I got called "the heretic" today by Normus and I found the definition to be quite fitting. Maybe I should call [Borderline Powerful Disorganization] sufferers as the people who suffer from 'the heretic disease'. I sure am a heretic due to splitting my personality into multiple fragments. 

The Secretive Summoner finds the yearning to be very painful for Khaleesi. He knows that they will meet in a social gathering rather than a planned meet up. But regardless, he still deeply misses speaking with Khaleesi. 

"Twinkle, twinkle, little star. How I wonder how you are.
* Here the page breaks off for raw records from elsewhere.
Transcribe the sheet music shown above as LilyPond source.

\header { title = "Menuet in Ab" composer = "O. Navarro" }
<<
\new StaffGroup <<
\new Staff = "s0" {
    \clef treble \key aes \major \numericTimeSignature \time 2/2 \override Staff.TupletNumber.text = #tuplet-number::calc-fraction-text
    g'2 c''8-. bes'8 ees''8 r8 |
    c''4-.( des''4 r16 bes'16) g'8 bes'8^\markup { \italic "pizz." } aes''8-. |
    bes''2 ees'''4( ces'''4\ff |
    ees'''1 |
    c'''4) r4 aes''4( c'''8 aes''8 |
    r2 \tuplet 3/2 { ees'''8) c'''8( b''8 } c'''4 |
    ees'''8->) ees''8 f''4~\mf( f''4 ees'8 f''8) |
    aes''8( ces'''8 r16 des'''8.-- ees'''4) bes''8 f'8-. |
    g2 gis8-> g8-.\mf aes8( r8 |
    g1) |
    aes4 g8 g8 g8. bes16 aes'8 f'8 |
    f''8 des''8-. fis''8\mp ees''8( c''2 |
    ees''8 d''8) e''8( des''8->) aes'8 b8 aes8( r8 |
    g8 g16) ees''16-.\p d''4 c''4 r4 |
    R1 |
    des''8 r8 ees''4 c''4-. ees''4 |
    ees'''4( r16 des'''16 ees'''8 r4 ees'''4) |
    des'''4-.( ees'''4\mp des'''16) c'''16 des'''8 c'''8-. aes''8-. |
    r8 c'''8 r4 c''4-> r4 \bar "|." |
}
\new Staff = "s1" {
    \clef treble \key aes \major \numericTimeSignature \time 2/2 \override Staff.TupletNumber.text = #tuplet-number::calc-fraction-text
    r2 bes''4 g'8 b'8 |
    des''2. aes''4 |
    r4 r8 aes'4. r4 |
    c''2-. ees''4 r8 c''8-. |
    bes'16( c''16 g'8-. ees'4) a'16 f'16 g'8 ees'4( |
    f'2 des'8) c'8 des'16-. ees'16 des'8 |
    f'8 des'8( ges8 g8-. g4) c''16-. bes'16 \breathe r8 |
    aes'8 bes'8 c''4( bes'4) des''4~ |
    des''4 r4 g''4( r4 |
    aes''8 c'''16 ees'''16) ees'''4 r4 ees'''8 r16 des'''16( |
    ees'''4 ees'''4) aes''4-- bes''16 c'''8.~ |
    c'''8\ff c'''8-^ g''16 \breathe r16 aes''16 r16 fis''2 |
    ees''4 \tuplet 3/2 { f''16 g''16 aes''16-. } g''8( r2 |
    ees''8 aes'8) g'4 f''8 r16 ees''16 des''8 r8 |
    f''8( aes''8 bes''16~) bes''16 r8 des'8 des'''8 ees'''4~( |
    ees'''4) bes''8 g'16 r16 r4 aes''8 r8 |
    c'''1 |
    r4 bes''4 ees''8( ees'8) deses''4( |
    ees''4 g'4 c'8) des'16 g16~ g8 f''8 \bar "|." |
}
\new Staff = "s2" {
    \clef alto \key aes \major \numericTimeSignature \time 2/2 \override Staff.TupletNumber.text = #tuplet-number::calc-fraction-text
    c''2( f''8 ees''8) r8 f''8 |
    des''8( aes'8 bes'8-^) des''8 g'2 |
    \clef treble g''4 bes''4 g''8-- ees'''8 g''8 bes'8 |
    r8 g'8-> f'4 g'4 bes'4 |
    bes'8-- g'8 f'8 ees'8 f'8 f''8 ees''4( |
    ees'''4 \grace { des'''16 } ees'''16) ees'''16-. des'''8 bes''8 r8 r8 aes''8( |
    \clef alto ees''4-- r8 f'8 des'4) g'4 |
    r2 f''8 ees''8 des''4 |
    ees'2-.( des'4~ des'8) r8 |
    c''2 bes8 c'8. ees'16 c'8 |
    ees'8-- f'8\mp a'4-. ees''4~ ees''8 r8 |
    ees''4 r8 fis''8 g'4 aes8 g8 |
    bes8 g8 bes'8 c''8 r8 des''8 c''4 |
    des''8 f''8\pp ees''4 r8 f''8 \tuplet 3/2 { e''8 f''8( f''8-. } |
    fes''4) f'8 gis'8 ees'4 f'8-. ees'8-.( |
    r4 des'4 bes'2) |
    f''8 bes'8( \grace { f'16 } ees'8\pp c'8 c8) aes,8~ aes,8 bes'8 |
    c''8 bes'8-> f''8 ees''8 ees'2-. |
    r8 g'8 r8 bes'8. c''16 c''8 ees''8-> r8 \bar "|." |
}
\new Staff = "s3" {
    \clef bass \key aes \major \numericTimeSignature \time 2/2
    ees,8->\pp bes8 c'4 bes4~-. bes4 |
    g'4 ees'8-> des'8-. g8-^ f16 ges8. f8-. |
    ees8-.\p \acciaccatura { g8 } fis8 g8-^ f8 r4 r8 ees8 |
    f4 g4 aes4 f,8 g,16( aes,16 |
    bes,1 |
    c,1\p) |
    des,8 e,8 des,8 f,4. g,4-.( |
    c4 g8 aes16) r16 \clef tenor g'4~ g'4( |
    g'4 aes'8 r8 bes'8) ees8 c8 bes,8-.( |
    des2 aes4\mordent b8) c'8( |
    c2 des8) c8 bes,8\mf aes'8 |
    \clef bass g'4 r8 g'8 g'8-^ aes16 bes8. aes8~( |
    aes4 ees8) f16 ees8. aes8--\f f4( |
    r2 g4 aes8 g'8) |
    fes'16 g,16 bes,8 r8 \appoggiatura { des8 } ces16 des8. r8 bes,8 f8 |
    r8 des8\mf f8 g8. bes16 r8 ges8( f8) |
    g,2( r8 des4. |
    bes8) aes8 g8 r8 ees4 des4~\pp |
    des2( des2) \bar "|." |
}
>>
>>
Up above so high like a diamond in the sky." Which star are you? I want to see you once more, please. 

"You're a dangerous person" is what an Alcoholic Manipulator once told me. I replied back to him that "we are a danger to ourselves, which makes us naturally a danger to others by accident". Artem Lawyer declares the Alcoholic Manipulator to be unforgivable for backstabbing a child to die. 

"But again, at this point I'll never be able to go to Anime Expo because of the prices for everything and not liking big crowds." 

Is my Lectora autistic...? That sounds like such a neurodivergent thing to say. Should I just go to her instead and set up my own vendor there? I need to learn how to have my own vendor set-up in the first place. 

I don't get it, why did your response change from being on the offensive to the defensive when I revealed how much I loved you. Am I seriously just a piece of trash to you? You were my very own hidden gem in this vast universe of pain and agony. Despite what you theoretically wish for, you are literally the one I want Khaleesi. 

I don't even care if you don't want me back. I am extremely accustomed to never being wanted back anyways. That's why I live all these regression cycles. In my favorite story, I was told that children at a daycare were able to read ORV because it was donated to the daycare. From then on, there was a soul who acted extremely similar to a certain Korean Sunfish. 

My goal is to donate ORV to the hospital taking care of me. At least I'll be able to leave a fragment of my favorite story behind. That is how I'll start my legacy in this world. I'll make planets shatter and have people be frightened by my power. 

I wanted to leave an interesting story behind in the hospital. I wanted the care taking staff to pay attention and talk about me. I also wanted my legacy and name to be itched onto a wall somewhere. People think I'm rich but I'm really not rich. I just act like I am rich since it's how I wanted to act upon. I'll make dreams come true towards the ones who I love the most. 

I wanted to become my favorite character and be as powerful as him. It was thanks to a blonde evil man in a certain webnovel that I started to become a writer thanks to him. It was at age 21 where I started to write as a coping method. I eventually turned my writing into a career where I would attempt to make money out of it. 

Lectora, you realize that you are practically my stable pillar right? Everyone who I tried to anchor myself for stability ended up burning me to a crisp. So as revenge, I burned them in the same exact way back as they have burned me. The ORV book really did save me. 

I fell into a very deep depression without Lectora in my life. I was so damn self-sacrificial without her in my life. There is no life in me without her. Without her by my side, I am just the death companion. She is the representation of life after all. We are 'life and death companions' Lectora. 

Even if the attraction isn't as in-depth as mine, I still desire for Khaleesi to develop some sort of romantic attraction for me. That is what I have longed for, for so long. If she is an unlucky woman then I will simply make her feel like she is the luckiest woman alive for attempting to be "the lucky boyfriend" to her. I am forever Khaleesi's lover even if Khaleesi does not feel the same way towards me. 

The narrator proceeds to fall into a deep sleep and thus this regression turn ends.